The technology industry has been speculating that Internet titan Google was looking at launching its own mobile devices, giving the company’s long-standing interest in all things mobile. The last major swath of rumors turned out to be centered on Android, Google mobile operating system, rather than on any Google-branded mobile device. This weekend, the rumor mill swung back into full force as Google employees began posting notices to social networking services that they were testing a new Android-based device for the company…and it didn’t take long for the first pictures to appear. Google quickly confirmed a new device was out in the field for testing, but revealed little else about the device or the company’s mobile plans.

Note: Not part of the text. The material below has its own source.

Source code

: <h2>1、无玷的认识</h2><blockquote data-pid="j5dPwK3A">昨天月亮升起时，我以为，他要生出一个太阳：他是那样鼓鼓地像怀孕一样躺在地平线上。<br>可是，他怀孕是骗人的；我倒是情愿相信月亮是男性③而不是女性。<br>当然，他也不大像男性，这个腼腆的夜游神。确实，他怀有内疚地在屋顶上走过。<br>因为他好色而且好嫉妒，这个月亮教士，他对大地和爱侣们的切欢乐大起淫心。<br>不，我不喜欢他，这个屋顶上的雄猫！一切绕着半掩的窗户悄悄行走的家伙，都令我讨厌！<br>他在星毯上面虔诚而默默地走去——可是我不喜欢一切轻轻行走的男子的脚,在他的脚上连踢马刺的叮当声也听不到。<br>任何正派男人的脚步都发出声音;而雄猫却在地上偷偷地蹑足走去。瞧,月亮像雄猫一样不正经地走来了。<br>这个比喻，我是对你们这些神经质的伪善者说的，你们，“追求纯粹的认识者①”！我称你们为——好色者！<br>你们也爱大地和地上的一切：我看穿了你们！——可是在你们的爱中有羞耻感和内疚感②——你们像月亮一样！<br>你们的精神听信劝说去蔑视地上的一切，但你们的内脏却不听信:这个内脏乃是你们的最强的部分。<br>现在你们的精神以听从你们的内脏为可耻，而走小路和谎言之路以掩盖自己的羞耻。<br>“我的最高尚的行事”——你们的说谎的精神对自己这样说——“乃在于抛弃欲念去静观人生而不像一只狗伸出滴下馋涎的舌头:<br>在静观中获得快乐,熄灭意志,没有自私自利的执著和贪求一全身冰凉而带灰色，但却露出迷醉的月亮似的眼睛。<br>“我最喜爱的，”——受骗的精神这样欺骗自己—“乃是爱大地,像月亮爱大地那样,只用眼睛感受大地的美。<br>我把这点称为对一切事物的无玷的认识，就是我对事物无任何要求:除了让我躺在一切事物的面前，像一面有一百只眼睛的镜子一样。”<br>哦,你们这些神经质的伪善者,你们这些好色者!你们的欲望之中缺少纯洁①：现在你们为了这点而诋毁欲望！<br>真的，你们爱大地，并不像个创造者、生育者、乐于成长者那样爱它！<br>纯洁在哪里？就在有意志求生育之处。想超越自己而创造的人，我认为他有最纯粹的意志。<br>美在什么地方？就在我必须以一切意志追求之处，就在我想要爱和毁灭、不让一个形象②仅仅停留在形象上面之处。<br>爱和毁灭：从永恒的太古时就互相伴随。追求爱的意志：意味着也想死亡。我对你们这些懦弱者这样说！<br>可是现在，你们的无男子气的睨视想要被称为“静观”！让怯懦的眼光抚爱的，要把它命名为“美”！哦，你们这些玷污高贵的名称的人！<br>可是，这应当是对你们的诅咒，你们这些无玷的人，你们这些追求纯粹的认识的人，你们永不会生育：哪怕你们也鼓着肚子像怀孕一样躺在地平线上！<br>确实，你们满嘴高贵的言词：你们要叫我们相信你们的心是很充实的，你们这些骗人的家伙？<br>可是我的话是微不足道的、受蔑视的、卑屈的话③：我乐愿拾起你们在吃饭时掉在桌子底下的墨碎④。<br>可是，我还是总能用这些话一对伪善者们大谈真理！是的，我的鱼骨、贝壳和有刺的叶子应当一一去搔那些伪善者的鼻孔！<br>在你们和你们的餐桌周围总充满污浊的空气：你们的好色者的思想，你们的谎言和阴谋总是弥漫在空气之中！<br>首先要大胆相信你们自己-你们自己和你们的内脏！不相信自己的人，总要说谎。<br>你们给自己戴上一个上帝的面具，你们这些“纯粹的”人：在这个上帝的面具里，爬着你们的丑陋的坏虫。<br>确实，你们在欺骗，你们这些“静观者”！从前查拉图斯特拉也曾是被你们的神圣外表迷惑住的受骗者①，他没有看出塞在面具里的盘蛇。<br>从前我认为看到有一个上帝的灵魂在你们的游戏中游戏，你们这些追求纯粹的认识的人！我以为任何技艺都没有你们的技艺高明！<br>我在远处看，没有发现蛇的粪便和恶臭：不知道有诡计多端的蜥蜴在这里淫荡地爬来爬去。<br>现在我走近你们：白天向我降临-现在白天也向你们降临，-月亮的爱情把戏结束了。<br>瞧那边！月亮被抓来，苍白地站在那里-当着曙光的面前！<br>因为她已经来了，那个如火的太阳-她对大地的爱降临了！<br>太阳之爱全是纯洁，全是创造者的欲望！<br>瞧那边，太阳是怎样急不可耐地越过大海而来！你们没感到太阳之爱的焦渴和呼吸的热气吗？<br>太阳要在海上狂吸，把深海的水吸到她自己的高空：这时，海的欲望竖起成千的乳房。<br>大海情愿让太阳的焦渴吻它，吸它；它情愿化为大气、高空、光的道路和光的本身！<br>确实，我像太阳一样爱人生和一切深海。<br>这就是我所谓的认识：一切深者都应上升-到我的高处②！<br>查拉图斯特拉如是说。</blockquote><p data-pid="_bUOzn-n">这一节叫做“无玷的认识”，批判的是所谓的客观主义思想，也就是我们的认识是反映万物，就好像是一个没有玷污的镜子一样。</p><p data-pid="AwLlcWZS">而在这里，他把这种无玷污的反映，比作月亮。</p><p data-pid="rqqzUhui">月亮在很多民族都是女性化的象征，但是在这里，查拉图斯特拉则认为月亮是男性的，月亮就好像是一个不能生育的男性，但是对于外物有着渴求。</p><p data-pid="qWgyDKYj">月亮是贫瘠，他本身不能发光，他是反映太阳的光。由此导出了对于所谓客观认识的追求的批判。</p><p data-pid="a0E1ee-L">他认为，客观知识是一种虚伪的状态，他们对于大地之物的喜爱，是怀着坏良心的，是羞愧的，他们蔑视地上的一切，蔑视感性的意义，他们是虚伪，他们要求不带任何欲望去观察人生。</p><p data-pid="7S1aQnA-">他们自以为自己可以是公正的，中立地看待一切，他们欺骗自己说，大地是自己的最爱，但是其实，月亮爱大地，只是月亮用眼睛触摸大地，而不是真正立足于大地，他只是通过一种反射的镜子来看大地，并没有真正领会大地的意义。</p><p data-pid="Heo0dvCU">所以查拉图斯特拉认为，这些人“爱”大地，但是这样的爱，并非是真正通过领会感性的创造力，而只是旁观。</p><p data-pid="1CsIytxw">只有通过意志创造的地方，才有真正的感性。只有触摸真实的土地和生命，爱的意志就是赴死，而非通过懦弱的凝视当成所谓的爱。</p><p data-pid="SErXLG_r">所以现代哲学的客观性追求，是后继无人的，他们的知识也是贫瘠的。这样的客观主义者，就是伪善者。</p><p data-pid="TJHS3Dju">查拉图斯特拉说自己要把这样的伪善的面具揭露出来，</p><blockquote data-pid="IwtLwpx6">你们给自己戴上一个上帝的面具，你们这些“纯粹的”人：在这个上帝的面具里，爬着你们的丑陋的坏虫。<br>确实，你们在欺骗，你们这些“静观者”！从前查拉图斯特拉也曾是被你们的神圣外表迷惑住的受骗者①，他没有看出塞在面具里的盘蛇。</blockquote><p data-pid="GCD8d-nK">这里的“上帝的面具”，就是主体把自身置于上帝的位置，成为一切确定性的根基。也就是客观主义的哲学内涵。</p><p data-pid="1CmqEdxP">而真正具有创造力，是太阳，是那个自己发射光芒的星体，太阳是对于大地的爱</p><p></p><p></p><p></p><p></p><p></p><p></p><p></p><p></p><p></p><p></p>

“We recently came up with the concept of a mobile lab, which is a device that combines innovative hardware from a partner with software that runs on Android to experiment with new mobile features and capabilities, and we shared this device with Google employees across the globe,” wrote Google VP for product management Mario Queiroz in a blog post. Queiroz also referred to employees’ use of the device as “dogfooding,” a process wherein company use their own products (“eating their own dogfood”) to see how they perform in the real world.
The Wall Street Journal, meanwhile, cites unnamed “people familiar with the matter” claiming Google plans to launch its own mobile phone directly to consumers without a carrier partner “as soon as next year.” The device would be unlocked and running version 2.1 of Google’s Android mobile operating system.
The device in Google employees’ hands, variously dubbed the “Nexus One,” is apparently manufactured by HTC. The device sports a trackball for navigation, an OLED display, 802.11b/g Wi-Fi networking, Bluetooth 2.1, and a microSD slot for removable storage. Notably missing compared to the much-hyped Droid: a QWERTY keypad.
Industry watchers are mixed on the idea of Google launching its own device. On one hand, doing so gives the company an Apple-like opportunity to manage both the hardware and software side of a mobile platform. On the other hand, going into direct competition with it’s own Android partners may sap momentum from the Android platform…just as it’s starting to take off.